If corporation is a “natural person born... in the United States,” when is this person conceived. We can probably say it’s born when the Secretary of State signs the papers of incorporation, so is it conceived when it is first imagined or when the papers are submitted to the state? If the Secretary refuses to permit incorporation is he aborting the birth? Can he do this only in the first 3 months after receiving the application?
So let’s ask Senator Hatch and friends, if they want to put an end to judicial activism why not begin hearing arguments on overturning Santa Clara County v. Southern Pacific Railroad Company. If stare decisis, the principal of honoring previously decided cases, is invoked, then indeed lets also put Roe in the protected category and just look forward. One of the Republican cause celebs is restricting the rights of stock holders to bring suit against corporations. Where is it written that artificial persons can invoke legal protections against the natural persons who own them? Was that the intent of the Congress that ended slavery? Or consider all the cases in which corporations argue that states cannot regulate them because the federal preempts the states’ power. Republican justices love these cases. Drug company being bothered by a pesky state, just find that the Congress intended, by implication, to take the state’s right away when it passed laws of its own. Really? If you are opposed to judicial activism, wouldn’t you require federal law to be unequivocal and explicit before taking power away from the states? We know that the founders were very solicitous of protecting state rights. When Congress wants to limit the power of the states to legislate, it knows how to do it very clearly. Look at the laws controlling the rights of labor unions organizing private sector workers.
For that matter, where did the founding fathers write down how much a jury in a state court could grant a plaintiff suing a tobacco company? Just how did the artificial person gain the right to be protected from being overly penalized for killing a natural person? You can easily argue that its good law, you cannot honestly maintain that it doesn’t require some serious judicial “law making” to get there.

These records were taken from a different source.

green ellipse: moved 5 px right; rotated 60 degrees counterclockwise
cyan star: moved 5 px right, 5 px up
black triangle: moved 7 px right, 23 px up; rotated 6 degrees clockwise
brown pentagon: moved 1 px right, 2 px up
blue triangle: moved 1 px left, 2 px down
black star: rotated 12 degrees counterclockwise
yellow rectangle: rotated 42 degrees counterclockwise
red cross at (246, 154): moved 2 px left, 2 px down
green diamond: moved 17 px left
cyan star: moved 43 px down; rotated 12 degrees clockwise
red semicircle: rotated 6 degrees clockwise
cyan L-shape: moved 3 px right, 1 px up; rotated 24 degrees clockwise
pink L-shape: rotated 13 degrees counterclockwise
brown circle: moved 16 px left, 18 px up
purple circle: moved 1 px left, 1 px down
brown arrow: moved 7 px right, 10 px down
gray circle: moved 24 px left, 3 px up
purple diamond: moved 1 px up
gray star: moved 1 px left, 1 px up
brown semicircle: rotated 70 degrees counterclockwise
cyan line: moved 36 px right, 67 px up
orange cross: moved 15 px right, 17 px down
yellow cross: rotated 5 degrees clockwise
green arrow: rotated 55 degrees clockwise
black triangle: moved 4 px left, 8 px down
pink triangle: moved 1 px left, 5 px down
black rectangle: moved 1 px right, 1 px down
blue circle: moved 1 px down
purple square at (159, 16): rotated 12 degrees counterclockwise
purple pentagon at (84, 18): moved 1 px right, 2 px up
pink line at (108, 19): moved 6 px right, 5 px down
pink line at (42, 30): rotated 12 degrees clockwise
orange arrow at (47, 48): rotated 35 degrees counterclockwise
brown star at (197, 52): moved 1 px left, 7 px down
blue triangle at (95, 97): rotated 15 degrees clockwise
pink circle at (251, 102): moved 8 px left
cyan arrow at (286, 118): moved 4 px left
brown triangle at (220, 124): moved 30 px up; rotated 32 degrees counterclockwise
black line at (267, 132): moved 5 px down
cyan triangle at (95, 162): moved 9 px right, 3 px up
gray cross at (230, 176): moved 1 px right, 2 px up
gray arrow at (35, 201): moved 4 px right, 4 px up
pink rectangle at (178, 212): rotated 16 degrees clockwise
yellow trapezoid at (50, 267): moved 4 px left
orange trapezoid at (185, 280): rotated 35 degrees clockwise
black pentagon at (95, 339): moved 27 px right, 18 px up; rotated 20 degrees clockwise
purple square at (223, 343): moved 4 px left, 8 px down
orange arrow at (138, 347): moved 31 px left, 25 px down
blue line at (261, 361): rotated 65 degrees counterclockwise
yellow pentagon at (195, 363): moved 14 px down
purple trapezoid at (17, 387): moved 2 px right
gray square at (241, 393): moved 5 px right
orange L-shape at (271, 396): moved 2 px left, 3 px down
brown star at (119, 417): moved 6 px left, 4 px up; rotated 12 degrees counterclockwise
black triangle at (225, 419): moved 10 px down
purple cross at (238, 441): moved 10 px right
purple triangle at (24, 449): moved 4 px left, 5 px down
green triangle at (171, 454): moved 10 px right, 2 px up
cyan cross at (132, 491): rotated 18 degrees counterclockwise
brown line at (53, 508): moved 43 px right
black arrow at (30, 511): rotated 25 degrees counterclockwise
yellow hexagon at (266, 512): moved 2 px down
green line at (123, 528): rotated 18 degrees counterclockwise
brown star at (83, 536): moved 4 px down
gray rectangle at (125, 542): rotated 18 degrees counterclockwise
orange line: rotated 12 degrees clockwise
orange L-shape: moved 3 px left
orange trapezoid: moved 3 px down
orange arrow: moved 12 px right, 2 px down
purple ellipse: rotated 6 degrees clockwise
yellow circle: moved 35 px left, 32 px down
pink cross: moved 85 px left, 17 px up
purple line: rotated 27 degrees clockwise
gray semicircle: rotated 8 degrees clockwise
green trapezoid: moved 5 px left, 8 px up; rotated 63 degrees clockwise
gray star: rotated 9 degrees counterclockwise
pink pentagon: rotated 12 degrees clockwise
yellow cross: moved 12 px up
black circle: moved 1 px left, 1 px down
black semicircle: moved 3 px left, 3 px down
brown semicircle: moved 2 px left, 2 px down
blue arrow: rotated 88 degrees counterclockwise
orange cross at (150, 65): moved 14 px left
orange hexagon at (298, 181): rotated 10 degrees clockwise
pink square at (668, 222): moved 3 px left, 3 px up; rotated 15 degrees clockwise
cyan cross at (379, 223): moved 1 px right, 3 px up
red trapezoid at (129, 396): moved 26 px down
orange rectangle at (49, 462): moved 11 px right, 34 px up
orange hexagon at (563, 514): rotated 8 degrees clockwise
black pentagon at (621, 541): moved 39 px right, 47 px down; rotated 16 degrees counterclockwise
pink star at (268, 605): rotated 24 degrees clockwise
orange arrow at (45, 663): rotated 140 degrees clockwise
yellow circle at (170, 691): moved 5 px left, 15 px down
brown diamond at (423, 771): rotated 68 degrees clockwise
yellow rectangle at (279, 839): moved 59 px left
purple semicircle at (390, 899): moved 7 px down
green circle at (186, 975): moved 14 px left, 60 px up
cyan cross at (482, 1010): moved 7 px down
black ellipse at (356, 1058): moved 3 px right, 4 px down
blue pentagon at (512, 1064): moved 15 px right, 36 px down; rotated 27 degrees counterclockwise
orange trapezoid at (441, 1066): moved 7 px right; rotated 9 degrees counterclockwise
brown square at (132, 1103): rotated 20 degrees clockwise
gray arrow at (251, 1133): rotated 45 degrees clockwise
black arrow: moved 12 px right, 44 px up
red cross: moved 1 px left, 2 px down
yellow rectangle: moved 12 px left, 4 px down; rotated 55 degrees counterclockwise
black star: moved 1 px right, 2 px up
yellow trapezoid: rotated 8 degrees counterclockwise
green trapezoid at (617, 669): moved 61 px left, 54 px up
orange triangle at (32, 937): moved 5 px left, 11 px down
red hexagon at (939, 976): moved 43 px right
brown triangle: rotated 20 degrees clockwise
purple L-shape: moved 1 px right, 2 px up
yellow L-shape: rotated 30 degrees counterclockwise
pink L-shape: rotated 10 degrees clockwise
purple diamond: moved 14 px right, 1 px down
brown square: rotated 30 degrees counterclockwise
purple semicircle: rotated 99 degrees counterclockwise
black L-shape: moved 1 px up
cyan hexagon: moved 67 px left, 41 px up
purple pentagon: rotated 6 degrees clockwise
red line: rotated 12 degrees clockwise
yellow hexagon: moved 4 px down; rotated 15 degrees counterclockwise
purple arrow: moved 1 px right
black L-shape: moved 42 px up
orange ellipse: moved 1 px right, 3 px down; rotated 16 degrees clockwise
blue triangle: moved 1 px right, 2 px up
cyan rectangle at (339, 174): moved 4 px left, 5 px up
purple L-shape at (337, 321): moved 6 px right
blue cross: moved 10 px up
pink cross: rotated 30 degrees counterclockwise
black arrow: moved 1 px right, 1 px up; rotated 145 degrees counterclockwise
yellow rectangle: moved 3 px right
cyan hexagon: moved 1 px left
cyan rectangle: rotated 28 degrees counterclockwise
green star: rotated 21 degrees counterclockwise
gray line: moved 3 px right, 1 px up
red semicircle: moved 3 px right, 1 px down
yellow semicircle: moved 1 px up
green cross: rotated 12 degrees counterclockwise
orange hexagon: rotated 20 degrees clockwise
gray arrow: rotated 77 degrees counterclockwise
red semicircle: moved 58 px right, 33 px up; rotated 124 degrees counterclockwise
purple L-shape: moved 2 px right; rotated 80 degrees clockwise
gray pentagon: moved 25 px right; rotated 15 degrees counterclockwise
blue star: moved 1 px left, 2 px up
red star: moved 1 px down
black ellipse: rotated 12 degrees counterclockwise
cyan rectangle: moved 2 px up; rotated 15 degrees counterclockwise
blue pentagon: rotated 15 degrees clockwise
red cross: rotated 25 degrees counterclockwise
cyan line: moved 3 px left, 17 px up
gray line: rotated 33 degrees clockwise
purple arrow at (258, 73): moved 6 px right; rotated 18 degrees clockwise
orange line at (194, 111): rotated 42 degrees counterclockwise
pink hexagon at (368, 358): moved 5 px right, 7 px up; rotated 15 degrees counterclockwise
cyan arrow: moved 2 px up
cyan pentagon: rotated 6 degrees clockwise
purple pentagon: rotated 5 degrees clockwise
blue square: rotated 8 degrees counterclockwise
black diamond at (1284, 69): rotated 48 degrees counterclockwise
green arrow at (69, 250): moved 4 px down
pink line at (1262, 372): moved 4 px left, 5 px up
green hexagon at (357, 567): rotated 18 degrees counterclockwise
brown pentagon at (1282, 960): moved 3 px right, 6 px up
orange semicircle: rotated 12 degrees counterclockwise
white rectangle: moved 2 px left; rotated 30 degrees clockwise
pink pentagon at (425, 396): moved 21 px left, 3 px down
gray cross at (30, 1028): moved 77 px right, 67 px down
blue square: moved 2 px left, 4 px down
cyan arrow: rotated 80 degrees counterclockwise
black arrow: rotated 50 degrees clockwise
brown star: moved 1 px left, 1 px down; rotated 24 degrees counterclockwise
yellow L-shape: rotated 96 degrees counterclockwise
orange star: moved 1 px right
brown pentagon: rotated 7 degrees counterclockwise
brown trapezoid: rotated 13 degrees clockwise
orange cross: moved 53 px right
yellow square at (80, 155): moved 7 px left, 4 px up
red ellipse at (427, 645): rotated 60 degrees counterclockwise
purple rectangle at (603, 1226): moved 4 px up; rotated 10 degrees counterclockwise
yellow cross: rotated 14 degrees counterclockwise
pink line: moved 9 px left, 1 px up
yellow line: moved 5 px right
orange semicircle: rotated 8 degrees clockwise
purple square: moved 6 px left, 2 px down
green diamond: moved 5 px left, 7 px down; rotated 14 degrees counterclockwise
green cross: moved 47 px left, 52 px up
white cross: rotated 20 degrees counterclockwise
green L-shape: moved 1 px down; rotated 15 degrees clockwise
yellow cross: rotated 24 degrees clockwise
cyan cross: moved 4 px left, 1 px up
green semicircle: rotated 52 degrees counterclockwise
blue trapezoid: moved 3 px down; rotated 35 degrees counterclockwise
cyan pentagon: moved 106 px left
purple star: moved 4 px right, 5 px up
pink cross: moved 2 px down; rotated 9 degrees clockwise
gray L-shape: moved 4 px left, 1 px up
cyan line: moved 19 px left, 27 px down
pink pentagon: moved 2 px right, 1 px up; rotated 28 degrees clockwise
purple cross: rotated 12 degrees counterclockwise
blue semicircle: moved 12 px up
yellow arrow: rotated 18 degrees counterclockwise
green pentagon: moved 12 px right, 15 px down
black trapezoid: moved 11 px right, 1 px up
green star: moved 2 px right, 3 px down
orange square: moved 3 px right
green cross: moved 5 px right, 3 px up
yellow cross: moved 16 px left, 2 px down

The truth is that most of the time judicial activism works against the interests of the weak and to the benefit of the powerful. Roe v Wade is just the giant fig leaf behind which this hypocrisy is hidden. President Obama could expose this canard and protect the exclusive rights of mothers all across this great nation by nominating a jurist took the position that the Constitutional phrase “natural born” contemplated a womb and not a wall street law firm.